Their approach also raises a third, and still more radical, way of tackling the innovation drought: collaborative alliances that go beyond individual partnerships to span the entire pharmaceutical industry as well as academic researchers and regulators.
One advantage is greater information sharing to cut costly duplication. Rival companies spend large sums on similar research programmes that lead to dead ends when they discover that a compound is toxic or fails to have the hoped-for curative effect.
Traditionally, companies have had no desire to accelerate their rivals’ relative progress – and medical journals have little interest in publishing reports on research that does not work. While the limitless space of the internet helps tackle the latter issue, incentives may be needed to deal with the former. Mr Barker from the British trade grouping says: “In principle, we all learn a lot from rigorous analysis of failures. We need a Journal of Outstanding Clinical Failures.”
In the US through the Critical Path Initiative, and more recently in Europe via the Innovative Medicines Initiative – both in tight co-operation with their respective regulators – progress has been made in identifying common “biomarkers” by which competing companies agree on the best ways to measure an experimental drug’s efficacy or safety.
“Companies have recognised there is no comparative advantage in safety,” says Ray Woosley, Critical Path president. But he concedes that they are most willing to co-operate in areas where they are failing to make much headway on their own, such as treatments for Alzheimer’s disease. “If they had a magic bullet, they would not share data.”
Regulators are in the spotlight because their ever-rising demands for more data to prove safety as well as efficacy – which require larger and longer clinical trials – form a prime reason for the escalating costs of drug development. “Regulators are generally a bit conservative and want to develop more experience,” says Li Zheng from Sanofi-Aventis.
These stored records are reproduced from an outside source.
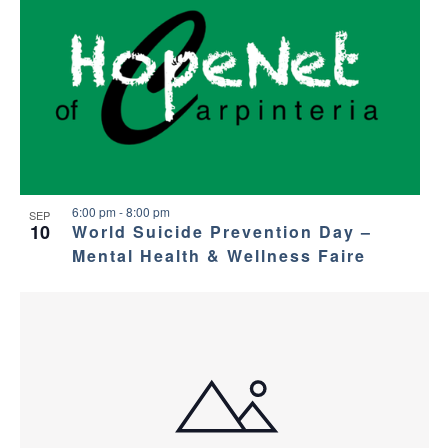
6:00 pm
-
8:00 pm
SEP
10
World Suicide Prevention Day –
Mental Health & Wellness Faire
He argues for greater use of sophisticated statistical techniques, such as Bayesian analysis, to scrutinise the data generated in drug tests and adapt as necessary the clinical trials that are already under way. Currently, most trials waste time and money by continuing as originally agreed with regulators even if, for example, initial results show that a particular dose is useless.
In the same way, there are calls for more “conditional approvals” of new drugs, in recognition that it is impossible to identify extremely rare side effects during even large trials. Compounds would instead be authorised for use after smaller trials provided they are then closely watched for signs of danger once in broader use.
There is also a growing recognition that rather than testing each new drug sequentially against existing medicines, some novel compounds may need to be tested together. AstraZeneca’s recent joint development deal with Merck was agreed in the hope that regulators will approve a parallel test of their two compounds that tackle cancer in different ways.
Thomas Lonngren, head of the European Medicines Agency, the European Union’s regulator, says that since the innovation drought became clear this decade, much progress has been made through earlier and deeper consultation with industry.
He argues that the biggest barrier to progress is science itself. “We are going into a new era of drug development where it’s getting more and more complex. It is generally accepted that we have moved from low- to high-hanging fruit. Mother Nature is saying that she has the cards.”
While the Athenaeum Group and its ilk identify new approaches, its participants might perhaps recall that alongside the scientists, another group prominent in the club of yore was the clergy. Optimism about progress in innovation is still significantly an act of faith.